Daniel was interested in rocks and mines and studied geology on his own. He became fond of turquoise stones and searched the many Native American shops on 5th Avenue in Scottsdale for silver jewelry created with the stones that were mined in Arizona and Nevada and for pawned jewelry. He loved the blue stones and Lois was adorned with the beautiful necklaces, earrings and cuff bracelets.
Daniel’s interests also led him to wine and vineyards, as Doug was developing land for vineyards. To experiment with what wines could be developed and grown in Arizona he planted Cabernet varieties and Pinot Noir in his backyard. It began with a day of many friends shoveling into buckets the soil, gravel, fertilizer and the rooted cuttings. The vineyard has been growing for 8 years, with Daniel researching, and tending to fertilizers, white flies, bugs, worms, birds, netting, watering, harvesting, and crushing resulting in many containers of aging wine. One year Lois' mother, Elsie, helped crush.
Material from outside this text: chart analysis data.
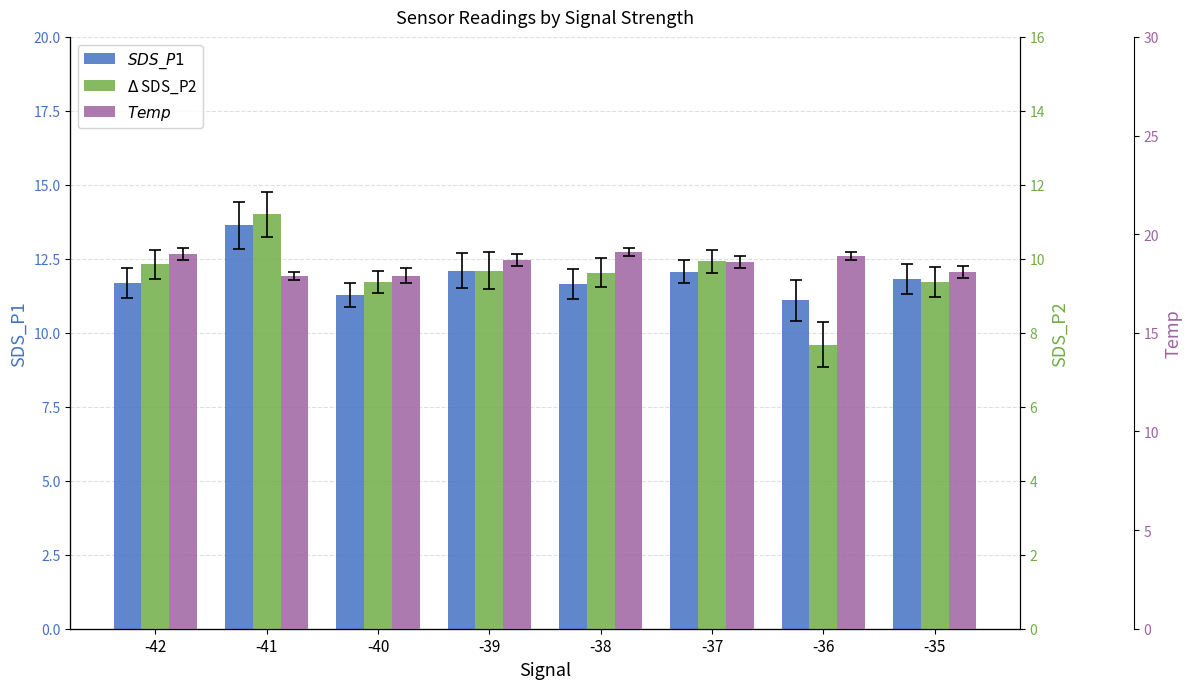

The SDS_P2 series shows 13.0 at -39. True or false?

False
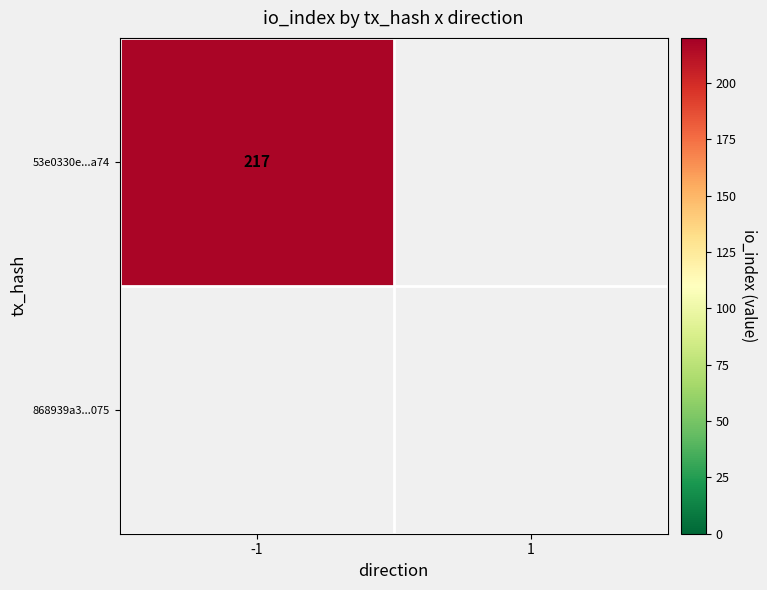

What is the maximum value shown in the chart?

217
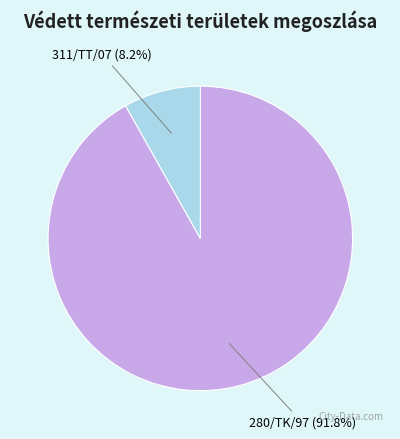

Is it true that 280/TK/97 is 92% of the pie?

True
Daniel loved his family which included his 2 nieces and a nephew, children of Lois’ brother, Bruce and wife Joyce who live in Yuma, AZ. Lois and Daniel were frequent guests and he was known as “Great Uncle Dan”. This is where it became obvious that he was just a big kid at heart. He and Lois took them to “The Sweet Shop” for candy of all kinds. He played games with Melissa, Marilyn, and Steve as they were growing up such as hide and seek in plain sight and water balloon battles. Upon Uncle Dan’s departure to Tempe, one of them just might have found a stray water balloon under their pillow.
Daniel is survived by his wife, Lois Elaine (Jensen) Adams, his brother Doug Adams, his brother-in-law, Bruce Jensen (Joyce), nieces Melissa Loftice (Nathan), Marilyn Lammel (Andrew), nephew Steven Jensen (Kaylee) and 6 great nieces and nephews. He was preceded in death by his parents David and Norma Adams and by his brother David Adams.
Daniel had a strong faith in God, and was thankful for all who helped achieve his life dreams. He will be remembered for living an enthusiastic, ambitious, and adventurous life, for his quick sense of humor, for his generous spirit, willingness to help others and for his love for his family.
A celebration of life for Daniel will be held Saturday, November 12, 2022 at 11:00 AM at Lakeshore Mortuary, 1815 South Dobson Road, Mesa, Arizona 85202.
Fond memories and expressions of sympathy may be shared at www.LakeshoreMort.com for the Adams family.